[[ Dataset records, beginning ]]

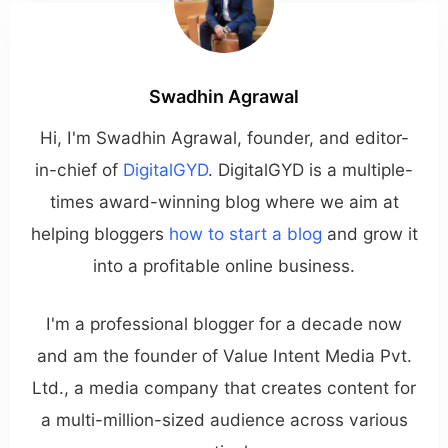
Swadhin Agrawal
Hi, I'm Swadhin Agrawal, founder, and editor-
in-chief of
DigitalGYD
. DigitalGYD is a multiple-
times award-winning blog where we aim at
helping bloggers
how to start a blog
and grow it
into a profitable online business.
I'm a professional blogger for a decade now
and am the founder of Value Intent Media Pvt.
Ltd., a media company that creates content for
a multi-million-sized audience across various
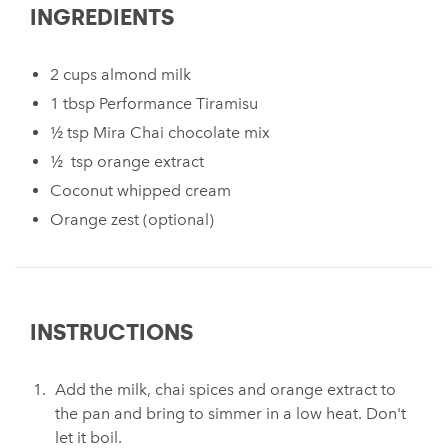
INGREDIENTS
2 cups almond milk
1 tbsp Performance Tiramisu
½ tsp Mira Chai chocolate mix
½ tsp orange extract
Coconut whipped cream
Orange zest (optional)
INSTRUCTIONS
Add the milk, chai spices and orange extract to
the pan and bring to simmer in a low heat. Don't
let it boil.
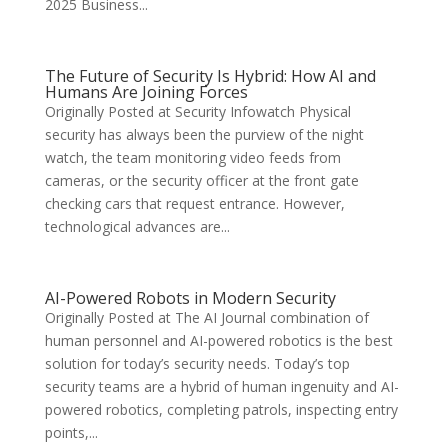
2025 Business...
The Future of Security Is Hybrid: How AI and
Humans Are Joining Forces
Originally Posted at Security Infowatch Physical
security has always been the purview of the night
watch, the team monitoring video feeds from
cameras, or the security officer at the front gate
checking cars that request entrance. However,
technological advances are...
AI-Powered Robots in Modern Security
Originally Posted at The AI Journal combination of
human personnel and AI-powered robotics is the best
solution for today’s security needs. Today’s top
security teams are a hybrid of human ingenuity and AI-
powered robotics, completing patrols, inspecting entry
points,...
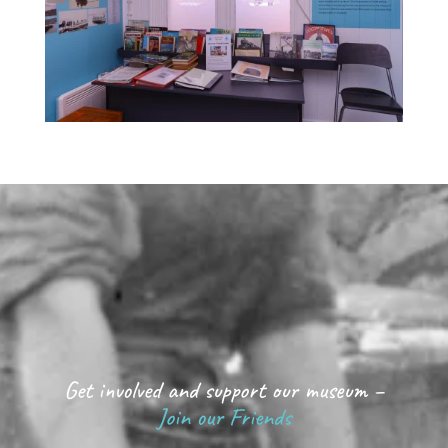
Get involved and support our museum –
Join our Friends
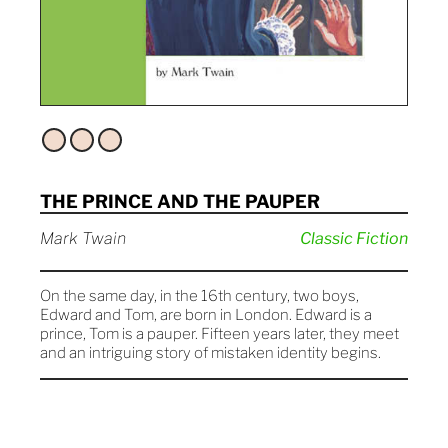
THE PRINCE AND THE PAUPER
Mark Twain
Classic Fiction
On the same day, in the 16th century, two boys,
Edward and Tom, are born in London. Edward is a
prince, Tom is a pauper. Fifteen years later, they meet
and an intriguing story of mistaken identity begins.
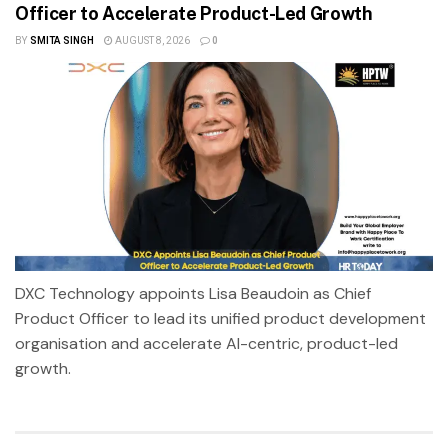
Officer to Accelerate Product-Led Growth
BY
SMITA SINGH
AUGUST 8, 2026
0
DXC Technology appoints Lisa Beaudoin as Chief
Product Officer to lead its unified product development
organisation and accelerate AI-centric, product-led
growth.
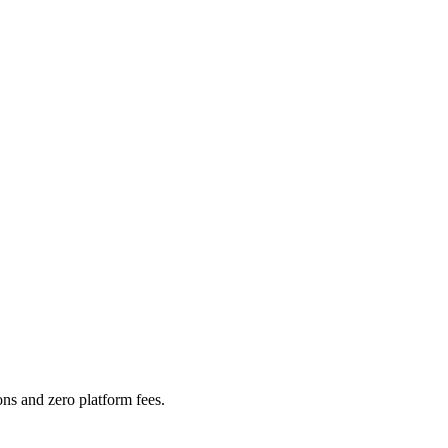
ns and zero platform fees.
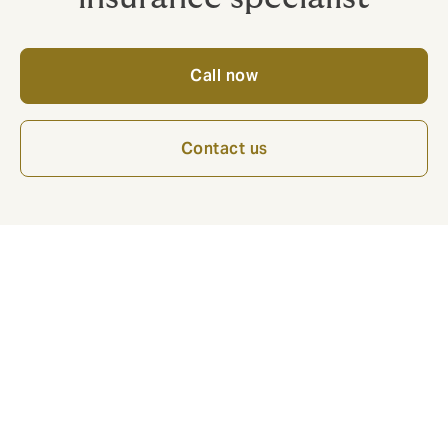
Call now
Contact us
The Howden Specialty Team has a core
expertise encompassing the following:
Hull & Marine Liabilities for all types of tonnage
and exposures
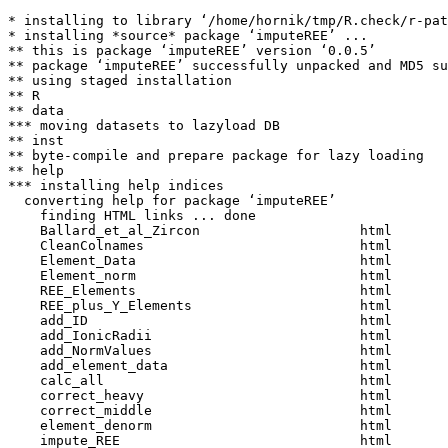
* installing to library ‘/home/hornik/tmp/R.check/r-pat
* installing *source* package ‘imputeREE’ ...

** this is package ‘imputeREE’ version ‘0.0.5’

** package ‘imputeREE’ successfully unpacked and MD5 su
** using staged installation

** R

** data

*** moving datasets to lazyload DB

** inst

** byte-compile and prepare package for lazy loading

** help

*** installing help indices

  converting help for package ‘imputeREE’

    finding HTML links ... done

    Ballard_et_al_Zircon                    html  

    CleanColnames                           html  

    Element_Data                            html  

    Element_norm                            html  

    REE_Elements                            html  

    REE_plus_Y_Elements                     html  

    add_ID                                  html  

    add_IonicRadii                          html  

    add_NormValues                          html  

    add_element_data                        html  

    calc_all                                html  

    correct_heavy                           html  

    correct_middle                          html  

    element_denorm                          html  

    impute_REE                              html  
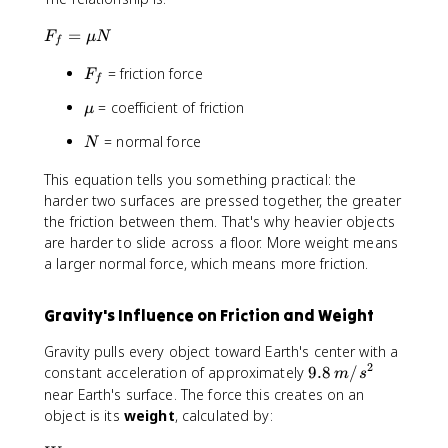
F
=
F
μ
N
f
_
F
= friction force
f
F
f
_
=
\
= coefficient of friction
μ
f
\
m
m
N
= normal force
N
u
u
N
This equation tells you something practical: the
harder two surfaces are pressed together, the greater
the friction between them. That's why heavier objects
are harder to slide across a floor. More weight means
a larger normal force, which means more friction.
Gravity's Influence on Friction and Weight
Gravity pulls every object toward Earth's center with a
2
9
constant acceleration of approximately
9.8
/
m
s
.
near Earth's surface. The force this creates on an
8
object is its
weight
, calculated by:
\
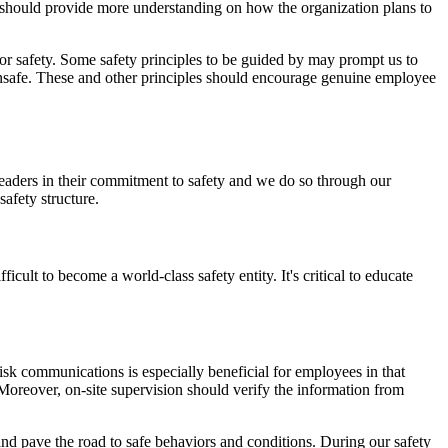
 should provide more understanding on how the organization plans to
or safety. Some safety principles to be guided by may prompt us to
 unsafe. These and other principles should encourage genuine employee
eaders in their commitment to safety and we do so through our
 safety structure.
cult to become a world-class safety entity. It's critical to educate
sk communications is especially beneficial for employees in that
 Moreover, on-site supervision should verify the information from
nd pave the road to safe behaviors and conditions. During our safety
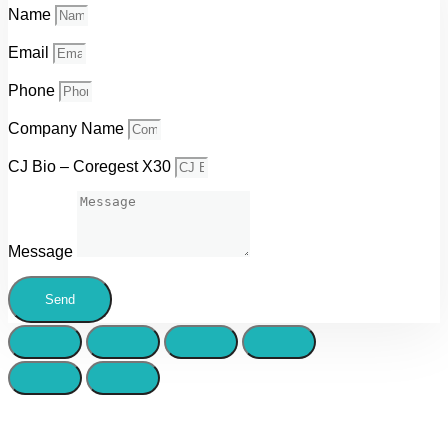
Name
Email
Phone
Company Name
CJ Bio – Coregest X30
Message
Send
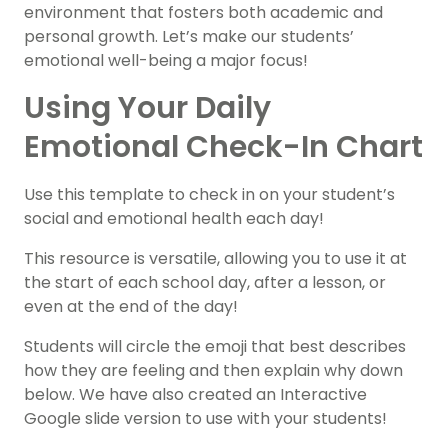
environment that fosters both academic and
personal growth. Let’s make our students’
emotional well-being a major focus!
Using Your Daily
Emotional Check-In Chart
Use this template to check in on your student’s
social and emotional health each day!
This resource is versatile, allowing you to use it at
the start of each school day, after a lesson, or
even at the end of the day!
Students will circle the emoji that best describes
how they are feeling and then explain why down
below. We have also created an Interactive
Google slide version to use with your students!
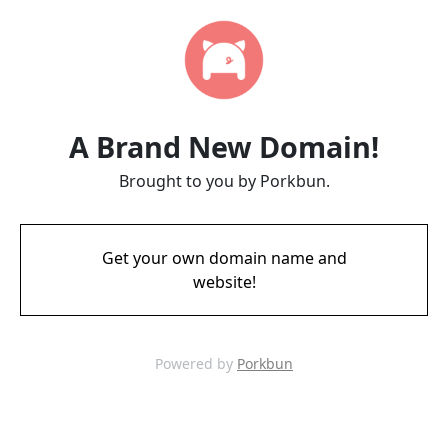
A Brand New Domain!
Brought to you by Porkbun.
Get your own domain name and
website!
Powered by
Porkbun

[[ Dataset records, end ]]
[[ Dataset records, beginning ]]

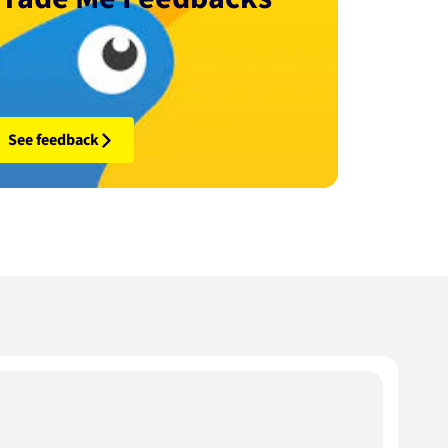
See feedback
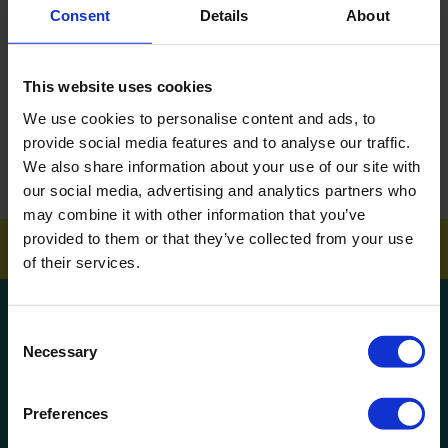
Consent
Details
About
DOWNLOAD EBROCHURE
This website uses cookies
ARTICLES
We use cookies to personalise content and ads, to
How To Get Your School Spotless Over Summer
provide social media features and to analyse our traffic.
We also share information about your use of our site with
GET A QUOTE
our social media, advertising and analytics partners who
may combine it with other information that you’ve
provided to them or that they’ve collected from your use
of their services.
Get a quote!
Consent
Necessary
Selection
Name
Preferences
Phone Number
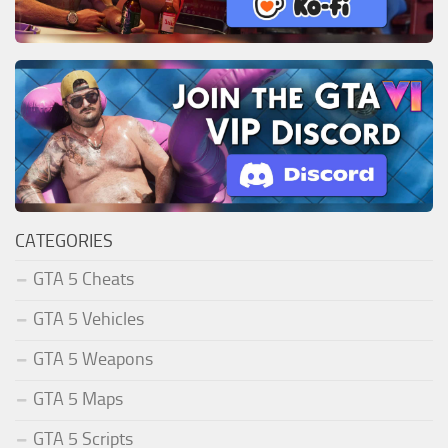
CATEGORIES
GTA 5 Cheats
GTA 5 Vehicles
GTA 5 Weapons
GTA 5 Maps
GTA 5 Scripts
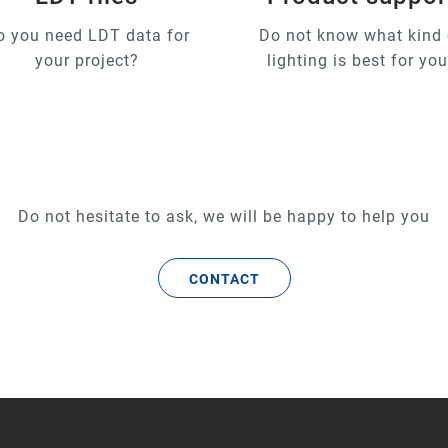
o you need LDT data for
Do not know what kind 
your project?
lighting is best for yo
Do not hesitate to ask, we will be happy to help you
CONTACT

[[ Dataset records, end ]]
[[ Dataset records, beginning ]]

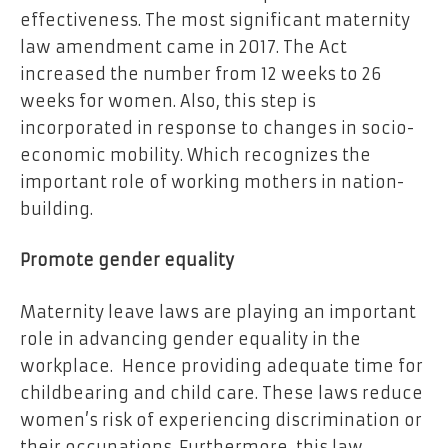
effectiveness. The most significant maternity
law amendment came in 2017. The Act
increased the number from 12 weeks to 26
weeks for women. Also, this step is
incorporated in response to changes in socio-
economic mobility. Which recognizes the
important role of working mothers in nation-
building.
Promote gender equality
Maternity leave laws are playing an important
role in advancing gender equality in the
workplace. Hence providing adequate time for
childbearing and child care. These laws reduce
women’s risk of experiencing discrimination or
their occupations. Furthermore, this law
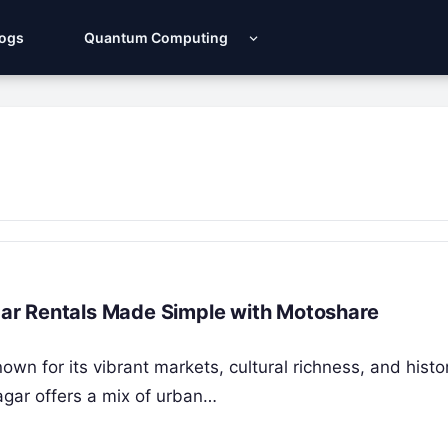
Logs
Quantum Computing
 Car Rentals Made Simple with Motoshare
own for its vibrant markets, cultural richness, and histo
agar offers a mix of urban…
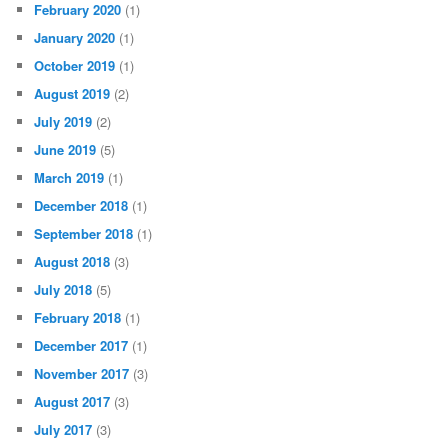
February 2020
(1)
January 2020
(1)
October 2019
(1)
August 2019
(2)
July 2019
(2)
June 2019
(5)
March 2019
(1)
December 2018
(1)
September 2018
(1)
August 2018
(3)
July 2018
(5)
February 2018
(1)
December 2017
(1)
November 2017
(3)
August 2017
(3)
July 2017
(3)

[[ Dataset records, end ]]

_What the task requires_
Although the records hold pictures, the copy must not; give again exactly the lines from the one with "ns and zero platform fees." through the one with "harder two surfaces".

_Result below_
ns and zero platform fees.
Call now
Contact us
The Howden Specialty Team has a core
expertise encompassing the following:
Hull & Marine Liabilities for all types of tonnage
and exposures
* installing to library ‘/home/hornik/tmp/R.check/r-pat
* installing *source* package ‘imputeREE’ ...

** this is package ‘imputeREE’ version ‘0.0.5’

** package ‘imputeREE’ successfully unpacked and MD5 su
** using staged installation

** R

** data

*** moving datasets to lazyload DB

** inst

** byte-compile and prepare package for lazy loading

** help

*** installing help indices

  converting help for package ‘imputeREE’

    finding HTML links ... done

    Ballard_et_al_Zircon                    html  

    CleanColnames                           html  

    Element_Data                            html  

    Element_norm                            html  

    REE_Elements                            html  

    REE_plus_Y_Elements                     html  

    add_ID                                  html  

    add_IonicRadii                          html  

    add_NormValues                          html  

    add_element_data                        html  

    calc_all                                html  

    correct_heavy                           html  

    correct_middle                          html  

    element_denorm                          html  

    impute_REE                              html  
F
=
F
μ
N
f
_
F
= friction force
f
F
f
_
=
\
= coefficient of friction
μ
f
\
m
m
N
= normal force
N
u
u
N
This equation tells you something practical: the
harder two surfaces are pressed together, the greater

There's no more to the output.